Today she is in Paris meeting with Nathalie Kosciusko Morizet, the French Ecology, Transport and Sustainable Development Minister which will be followed by a meeting with French maritime and fishing interests and later with the French Parliament.
Further meetings are planned with Belgian and other European fishing and maritime figureheads, ending with a high level meeting on the future of the Black Sea.
She said: "As I said when presenting the proposals for the reform of the Common Fisheries Policy at the European Economic and Social Committee, last week, sustainability is non negotiable as a target; without that there will be no reform.
"I want to go for sustainability as a whole. I am talking about environmental sustainability by moving to Maximum Sustainable Yield (MSY) by 2015 and phasing out discards.

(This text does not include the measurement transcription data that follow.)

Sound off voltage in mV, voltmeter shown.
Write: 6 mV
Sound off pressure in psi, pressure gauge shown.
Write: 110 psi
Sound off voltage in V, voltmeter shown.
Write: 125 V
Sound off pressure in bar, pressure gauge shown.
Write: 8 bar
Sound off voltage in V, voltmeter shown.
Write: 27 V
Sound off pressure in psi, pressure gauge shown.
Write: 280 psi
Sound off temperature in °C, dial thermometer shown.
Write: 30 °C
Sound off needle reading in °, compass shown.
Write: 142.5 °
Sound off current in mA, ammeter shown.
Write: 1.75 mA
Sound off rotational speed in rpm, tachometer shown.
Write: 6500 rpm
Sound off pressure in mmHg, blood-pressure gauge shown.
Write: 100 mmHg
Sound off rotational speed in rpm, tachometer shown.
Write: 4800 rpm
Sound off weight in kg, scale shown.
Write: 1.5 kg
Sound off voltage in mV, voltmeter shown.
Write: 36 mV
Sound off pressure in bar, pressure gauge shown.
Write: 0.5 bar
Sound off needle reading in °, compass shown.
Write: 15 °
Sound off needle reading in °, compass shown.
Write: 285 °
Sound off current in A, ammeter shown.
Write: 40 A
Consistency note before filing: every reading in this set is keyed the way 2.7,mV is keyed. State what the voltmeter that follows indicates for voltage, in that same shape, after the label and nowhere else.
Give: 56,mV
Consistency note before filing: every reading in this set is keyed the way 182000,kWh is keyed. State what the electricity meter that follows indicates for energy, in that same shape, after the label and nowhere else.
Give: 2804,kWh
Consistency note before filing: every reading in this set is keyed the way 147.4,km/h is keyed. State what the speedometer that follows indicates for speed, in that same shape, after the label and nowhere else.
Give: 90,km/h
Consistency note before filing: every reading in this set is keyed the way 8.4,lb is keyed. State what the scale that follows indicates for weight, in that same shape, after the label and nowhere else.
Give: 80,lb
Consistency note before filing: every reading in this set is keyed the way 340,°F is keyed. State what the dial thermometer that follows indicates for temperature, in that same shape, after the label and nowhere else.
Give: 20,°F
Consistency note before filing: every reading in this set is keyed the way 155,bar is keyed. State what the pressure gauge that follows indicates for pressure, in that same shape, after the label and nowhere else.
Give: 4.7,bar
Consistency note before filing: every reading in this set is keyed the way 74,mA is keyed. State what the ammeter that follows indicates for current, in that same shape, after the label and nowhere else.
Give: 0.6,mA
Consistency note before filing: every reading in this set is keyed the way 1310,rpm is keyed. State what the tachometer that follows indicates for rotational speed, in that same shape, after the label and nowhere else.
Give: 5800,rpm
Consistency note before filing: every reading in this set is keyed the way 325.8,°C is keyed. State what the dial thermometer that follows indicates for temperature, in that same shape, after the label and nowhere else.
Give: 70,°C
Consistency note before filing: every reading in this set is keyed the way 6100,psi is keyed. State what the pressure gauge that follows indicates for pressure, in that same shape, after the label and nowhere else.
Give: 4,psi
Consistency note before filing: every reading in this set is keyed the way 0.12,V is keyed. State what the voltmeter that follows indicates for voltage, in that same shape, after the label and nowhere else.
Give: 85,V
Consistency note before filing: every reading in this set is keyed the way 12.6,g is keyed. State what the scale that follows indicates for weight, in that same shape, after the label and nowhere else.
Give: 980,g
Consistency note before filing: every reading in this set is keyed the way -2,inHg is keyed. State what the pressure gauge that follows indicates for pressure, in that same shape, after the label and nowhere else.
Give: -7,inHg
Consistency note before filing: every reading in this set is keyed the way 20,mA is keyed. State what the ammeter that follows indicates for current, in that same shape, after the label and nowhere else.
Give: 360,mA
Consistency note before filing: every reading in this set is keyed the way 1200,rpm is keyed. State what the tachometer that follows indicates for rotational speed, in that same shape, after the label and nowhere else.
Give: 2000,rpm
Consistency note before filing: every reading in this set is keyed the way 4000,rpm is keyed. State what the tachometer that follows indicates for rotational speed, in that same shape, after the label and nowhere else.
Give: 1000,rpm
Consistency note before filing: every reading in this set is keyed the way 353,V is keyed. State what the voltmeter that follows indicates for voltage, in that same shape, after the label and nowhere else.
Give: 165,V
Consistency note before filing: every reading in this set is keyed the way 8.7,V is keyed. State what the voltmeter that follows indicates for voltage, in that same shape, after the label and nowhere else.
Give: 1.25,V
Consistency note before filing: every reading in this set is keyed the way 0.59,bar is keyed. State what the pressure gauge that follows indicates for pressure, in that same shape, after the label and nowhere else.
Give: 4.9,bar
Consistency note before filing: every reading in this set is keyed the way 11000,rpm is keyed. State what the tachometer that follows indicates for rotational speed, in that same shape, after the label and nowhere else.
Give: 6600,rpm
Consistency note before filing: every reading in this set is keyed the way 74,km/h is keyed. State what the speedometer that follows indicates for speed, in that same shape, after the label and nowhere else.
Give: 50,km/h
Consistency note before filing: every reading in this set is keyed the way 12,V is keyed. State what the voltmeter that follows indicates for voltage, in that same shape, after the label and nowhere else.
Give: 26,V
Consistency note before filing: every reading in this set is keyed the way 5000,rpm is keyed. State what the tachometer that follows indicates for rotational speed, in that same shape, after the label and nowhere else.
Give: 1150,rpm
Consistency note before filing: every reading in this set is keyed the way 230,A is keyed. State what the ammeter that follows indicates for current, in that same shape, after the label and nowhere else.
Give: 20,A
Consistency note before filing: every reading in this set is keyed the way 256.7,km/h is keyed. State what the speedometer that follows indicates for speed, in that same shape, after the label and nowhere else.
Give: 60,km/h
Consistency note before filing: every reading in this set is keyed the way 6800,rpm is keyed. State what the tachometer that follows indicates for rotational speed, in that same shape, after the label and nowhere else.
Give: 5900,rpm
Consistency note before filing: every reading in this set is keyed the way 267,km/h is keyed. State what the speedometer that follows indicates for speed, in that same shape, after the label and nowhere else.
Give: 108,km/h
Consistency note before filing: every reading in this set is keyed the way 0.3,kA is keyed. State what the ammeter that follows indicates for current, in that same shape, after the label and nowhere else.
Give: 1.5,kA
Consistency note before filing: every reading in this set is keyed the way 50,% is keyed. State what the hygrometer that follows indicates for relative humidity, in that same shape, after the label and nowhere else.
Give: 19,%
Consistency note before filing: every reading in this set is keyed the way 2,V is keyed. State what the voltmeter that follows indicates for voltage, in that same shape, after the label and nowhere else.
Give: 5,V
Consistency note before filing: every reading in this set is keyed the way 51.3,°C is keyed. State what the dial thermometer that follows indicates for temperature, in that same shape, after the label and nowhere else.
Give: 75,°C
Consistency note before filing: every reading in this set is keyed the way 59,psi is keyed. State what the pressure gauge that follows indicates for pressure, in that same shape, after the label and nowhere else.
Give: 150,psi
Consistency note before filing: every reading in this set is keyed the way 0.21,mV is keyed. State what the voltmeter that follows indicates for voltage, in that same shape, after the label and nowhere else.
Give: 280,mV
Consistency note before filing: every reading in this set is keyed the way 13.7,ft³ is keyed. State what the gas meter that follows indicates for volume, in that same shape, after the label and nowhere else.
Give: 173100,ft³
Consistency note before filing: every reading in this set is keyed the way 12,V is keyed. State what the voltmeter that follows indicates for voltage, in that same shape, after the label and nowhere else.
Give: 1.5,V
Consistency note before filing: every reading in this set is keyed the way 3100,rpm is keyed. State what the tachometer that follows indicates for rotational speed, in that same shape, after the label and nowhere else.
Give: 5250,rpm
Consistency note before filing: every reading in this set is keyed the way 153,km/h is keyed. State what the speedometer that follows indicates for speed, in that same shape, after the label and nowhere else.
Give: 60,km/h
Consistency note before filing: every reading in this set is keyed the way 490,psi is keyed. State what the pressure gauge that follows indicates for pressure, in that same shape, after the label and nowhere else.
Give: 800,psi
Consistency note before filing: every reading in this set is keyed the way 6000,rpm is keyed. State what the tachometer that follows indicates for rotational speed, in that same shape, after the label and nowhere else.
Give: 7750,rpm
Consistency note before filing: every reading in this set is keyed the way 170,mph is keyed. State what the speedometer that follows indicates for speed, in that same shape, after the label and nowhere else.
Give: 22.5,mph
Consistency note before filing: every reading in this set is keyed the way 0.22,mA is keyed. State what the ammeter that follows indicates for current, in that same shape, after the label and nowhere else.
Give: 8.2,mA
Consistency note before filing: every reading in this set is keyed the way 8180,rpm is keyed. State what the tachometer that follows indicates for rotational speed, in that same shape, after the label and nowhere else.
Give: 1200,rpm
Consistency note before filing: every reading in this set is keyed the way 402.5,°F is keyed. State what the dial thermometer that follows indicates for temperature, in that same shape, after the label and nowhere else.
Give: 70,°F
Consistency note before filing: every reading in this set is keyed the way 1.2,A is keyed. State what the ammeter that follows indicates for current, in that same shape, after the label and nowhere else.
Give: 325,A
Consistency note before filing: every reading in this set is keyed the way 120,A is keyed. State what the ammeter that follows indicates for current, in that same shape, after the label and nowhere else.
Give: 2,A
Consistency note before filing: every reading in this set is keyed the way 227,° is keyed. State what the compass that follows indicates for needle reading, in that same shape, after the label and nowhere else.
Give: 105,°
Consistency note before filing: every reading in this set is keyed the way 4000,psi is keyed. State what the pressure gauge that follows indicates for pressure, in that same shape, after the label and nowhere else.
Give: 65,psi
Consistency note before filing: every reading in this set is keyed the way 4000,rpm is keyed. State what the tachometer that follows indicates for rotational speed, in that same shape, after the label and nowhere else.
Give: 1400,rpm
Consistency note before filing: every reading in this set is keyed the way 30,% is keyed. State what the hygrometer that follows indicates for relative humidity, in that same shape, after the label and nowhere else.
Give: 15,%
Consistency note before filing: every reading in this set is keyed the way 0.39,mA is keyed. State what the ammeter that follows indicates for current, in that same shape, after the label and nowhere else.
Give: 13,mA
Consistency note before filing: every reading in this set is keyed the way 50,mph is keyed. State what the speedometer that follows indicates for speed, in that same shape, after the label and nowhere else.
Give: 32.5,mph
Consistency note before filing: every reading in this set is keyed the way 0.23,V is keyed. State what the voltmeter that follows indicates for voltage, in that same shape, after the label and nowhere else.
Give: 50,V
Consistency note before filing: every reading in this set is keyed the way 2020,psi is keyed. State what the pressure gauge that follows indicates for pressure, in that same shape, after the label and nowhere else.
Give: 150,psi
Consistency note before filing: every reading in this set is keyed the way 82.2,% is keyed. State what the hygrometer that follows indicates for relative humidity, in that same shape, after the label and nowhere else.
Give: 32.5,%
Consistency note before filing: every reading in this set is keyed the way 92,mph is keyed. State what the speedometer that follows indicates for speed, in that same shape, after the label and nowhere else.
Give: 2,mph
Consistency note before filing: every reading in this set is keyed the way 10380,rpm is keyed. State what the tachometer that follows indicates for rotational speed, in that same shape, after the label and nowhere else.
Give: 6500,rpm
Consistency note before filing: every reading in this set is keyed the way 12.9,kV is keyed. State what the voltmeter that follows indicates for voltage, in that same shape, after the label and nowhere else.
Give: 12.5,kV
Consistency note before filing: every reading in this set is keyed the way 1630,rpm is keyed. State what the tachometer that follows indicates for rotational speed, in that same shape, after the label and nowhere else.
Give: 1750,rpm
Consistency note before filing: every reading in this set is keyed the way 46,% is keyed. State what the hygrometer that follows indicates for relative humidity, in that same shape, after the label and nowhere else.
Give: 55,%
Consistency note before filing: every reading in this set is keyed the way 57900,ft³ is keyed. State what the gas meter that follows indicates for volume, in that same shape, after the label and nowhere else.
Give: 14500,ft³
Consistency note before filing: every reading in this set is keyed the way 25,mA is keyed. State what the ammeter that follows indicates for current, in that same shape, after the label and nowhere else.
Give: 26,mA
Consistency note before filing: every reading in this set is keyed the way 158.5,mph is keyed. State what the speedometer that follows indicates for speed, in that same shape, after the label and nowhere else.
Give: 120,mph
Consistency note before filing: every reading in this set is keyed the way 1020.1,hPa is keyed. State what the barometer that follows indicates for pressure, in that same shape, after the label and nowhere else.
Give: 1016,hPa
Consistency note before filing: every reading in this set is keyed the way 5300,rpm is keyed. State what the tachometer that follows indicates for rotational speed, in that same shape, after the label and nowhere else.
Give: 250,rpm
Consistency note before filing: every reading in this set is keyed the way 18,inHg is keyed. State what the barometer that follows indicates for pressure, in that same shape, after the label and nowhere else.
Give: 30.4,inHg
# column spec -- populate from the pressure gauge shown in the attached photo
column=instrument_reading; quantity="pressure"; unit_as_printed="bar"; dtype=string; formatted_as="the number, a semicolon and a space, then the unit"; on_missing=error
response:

I am talking about social sustainability, because with moving to MSY and phasing out discards we will build up healthy fish stocks in our waters and this in itself is the best way to increase our fishermen's income. It is an investment into our fishermen's future."
She added: I will continue discussing the various aspects of the reform of the Common Fisheries Policy this week. In the framework of the same visit, I will address the Commission's maritime policy initiatives, in particular Maritime Spatial Planning and Integrated Maritime Surveillance, as well as the upcoming Strategy for the Atlantic, meeting with industry representatives from the French Maritime Cluster on the potential of sea-related sectors to contribute to growth and job creation
Next month Belgian fishermen will be collecting marine litter in the Ostende harbour, as part of the event organized in the framework of the Waste Free Oceans initiative. Commissioner Damanaki said she will take the opportunity to renew her commitment to support innovative solutions for the issue of marine litter and encourage this European initiative, which brings together industry, scientists and fishermen with the aim of reducing floating marine debris on Europe’s coastlines.